--- Using the information ---
[a] Reproduce everything from "Here is the" down to "<-> specie transmission." in the passage about gain-of-function coronavirus research.
[b] Write the next part of the passage about gain-of-function coronavirus research, starting after its last sentence.

Top of Page extract

They succeeded. They found it infected human cells. The alarming results of their research into gain-of-function applications was suspended in 2014, just as their work yielded that discovery. The below letter references the suspension in 2014.



In 2015, Dr. Baric & Dr Zhengli were among those who published a paper based this research. And the paper summary clearly states, “A new bat SARS-like virus has been discovered that can jump directly from its bat hosts to humans without mutation.” I’d like to remind you, dear reader, that discovery was in 2014; 6 years before the present pandemic. And 1 year after the discovery of a novel coronavirus found in an abandoned copper mien shaft in Yunan, China.

Here is the link to the paper:

https://www.sciencedaily.com/releases/2015/11/151110115711.htm


And rather interestingly, working at Chapel Hill with Dr. Baric was no other then Doctor Shi Zhengli – the doctor who later earned the moniker of “Batwoman”, for her groundbreaking research into Bat-sars-coronaviruses in China. You know, the same one who discovered the unique bat-sars virus in that abandoned copper mine in Yunan, in 2013.

Now, when Chapel Hill shut down gain of function research, Doctor Shi Zhengli continued the research and development – but at the Wuhan Virology Center from 2015 and onward. From Shi Zhengli’s papers and resume, it is clear that they successfully isolated the virus in the lab and were actively experimenting with species <-> specie transmission.



It’s also worth nothing that in 2017, intelligence sources picked up an outbreak at the WIV - a pre-pandemic release incident that sickened eight people and killed one. The incident started when two workers at the lab independently isolated and experimented in vitro/vivo with a coronavirus. In one of these sessions two scientists took a “previously unknown” variant of the coronavirus and moved it out from a BSL-4 high-containment facility into a low-safety research lab where the two were working. Apparently, the virus inactivation process didn’t work properly and both were infected at the lab and then proceeded to infect other people outside of the lab. Eight people were seriously sickened and one died as a result of this accidental release. Among the symptoms present in the sick were diarrhea, pulmonary damage, multiple organ failure, organ damage and neurological effects – like seizures and a total loss of smell and taste. This incident foreshadowed what was to come in 2020.

Bottom of Page extract
Top of Dataset excerpts

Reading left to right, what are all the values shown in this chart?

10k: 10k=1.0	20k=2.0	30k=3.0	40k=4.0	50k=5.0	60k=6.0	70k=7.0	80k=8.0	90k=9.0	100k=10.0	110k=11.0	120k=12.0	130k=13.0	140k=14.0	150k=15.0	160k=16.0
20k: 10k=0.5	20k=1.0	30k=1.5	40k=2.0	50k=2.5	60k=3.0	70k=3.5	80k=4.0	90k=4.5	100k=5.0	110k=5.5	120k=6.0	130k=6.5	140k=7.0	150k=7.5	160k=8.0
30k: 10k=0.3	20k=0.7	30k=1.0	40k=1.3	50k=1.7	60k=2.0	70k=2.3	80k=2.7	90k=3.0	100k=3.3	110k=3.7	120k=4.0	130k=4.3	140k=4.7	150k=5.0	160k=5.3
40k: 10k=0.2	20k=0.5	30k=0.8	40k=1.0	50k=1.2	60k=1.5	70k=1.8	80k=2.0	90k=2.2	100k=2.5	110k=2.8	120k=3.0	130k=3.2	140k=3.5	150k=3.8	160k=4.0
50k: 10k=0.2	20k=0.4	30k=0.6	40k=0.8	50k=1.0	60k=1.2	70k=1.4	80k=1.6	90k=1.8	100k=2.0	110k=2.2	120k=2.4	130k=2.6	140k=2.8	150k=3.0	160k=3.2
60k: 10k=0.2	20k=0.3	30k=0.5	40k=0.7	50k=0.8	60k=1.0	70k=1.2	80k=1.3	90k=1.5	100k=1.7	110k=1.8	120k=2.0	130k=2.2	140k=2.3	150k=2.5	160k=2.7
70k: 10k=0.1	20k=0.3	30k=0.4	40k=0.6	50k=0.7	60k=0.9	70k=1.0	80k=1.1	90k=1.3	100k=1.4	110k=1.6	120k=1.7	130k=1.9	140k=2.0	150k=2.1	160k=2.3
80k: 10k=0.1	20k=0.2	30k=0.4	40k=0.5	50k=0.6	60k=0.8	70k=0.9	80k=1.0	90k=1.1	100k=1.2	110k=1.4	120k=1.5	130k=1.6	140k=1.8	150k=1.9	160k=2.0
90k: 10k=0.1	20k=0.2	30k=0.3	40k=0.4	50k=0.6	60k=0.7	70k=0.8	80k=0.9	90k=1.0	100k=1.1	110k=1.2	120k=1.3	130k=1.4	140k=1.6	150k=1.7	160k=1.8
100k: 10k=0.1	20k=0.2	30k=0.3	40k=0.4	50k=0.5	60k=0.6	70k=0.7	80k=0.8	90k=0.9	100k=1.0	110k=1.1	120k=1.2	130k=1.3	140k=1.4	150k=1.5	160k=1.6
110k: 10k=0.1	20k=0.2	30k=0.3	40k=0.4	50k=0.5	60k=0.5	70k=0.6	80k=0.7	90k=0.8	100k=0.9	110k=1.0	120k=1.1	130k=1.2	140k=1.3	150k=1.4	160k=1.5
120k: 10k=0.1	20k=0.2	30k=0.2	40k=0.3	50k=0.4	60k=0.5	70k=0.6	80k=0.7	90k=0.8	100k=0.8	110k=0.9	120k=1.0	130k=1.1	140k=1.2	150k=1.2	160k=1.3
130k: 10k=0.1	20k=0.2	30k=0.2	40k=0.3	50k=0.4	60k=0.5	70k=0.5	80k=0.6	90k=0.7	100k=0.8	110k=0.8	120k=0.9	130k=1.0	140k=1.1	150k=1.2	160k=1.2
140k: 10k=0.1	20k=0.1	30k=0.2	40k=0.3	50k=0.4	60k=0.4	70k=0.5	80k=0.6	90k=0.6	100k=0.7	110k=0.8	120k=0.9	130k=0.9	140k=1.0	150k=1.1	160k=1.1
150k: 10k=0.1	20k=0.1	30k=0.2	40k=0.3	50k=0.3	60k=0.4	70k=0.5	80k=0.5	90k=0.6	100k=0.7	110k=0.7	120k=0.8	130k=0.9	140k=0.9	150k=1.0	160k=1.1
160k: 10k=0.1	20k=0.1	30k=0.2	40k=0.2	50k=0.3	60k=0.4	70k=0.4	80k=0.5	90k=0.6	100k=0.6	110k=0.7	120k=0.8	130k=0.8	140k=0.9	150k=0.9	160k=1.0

Bottom of Dataset excerpts

--- Answers provided ---
[a]
Here is the link to the paper:

https://www.sciencedaily.com/releases/2015/11/151110115711.htm


And rather interestingly, working at Chapel Hill with Dr. Baric was no other then Doctor Shi Zhengli – the doctor who later earned the moniker of “Batwoman”, for her groundbreaking research into Bat-sars-coronaviruses in China. You know, the same one who discovered the unique bat-sars virus in that abandoned copper mine in Yunan, in 2013.

Now, when Chapel Hill shut down gain of function research, Doctor Shi Zhengli continued the research and development – but at the Wuhan Virology Center from 2015 and onward. From Shi Zhengli’s papers and resume, it is clear that they successfully isolated the virus in the lab and were actively experimenting with species <-> specie transmission.

[b]
Separately, in 2017 further research into gain of function on coronaviruses picked up again at Chapel Hill. As a side note, if you can recall forward two years, in 2019, when infected passengers were removed off of cruise ships and quarantined at a military base, there were around 14 people that remained highly infectious after the bulk of people were released. Those 14 people remained at Chapel Hill for further study. Two patients were eventually released. But to this day, it is not clear what became of the remaining dozen patients that were held in that secure facility.

Going back to 2018, here is a photo of the two researchers together at a symposium in 2018. Both still actively researched coronviruses.



In the meantime, research expanded on a worldwide level into coronavirues. I could fill a volume with research citations from papers on the subject. But one I find very interesting is a 2019 paper published on experimenting with coronaviruses in live chickens, noting especially a furin cleavage site, which is coincidentally also a hallmark of the coronavirus pandemic.

See the study here: (https://www.ncbi.nlm.nih.gov/pmc/articles/PMC6832359/ )


The infected chickens exhibited diarrhea, trauma to lungs and other organs and other symptoms similar to prior recorded in incidents in both 2013 and 2017.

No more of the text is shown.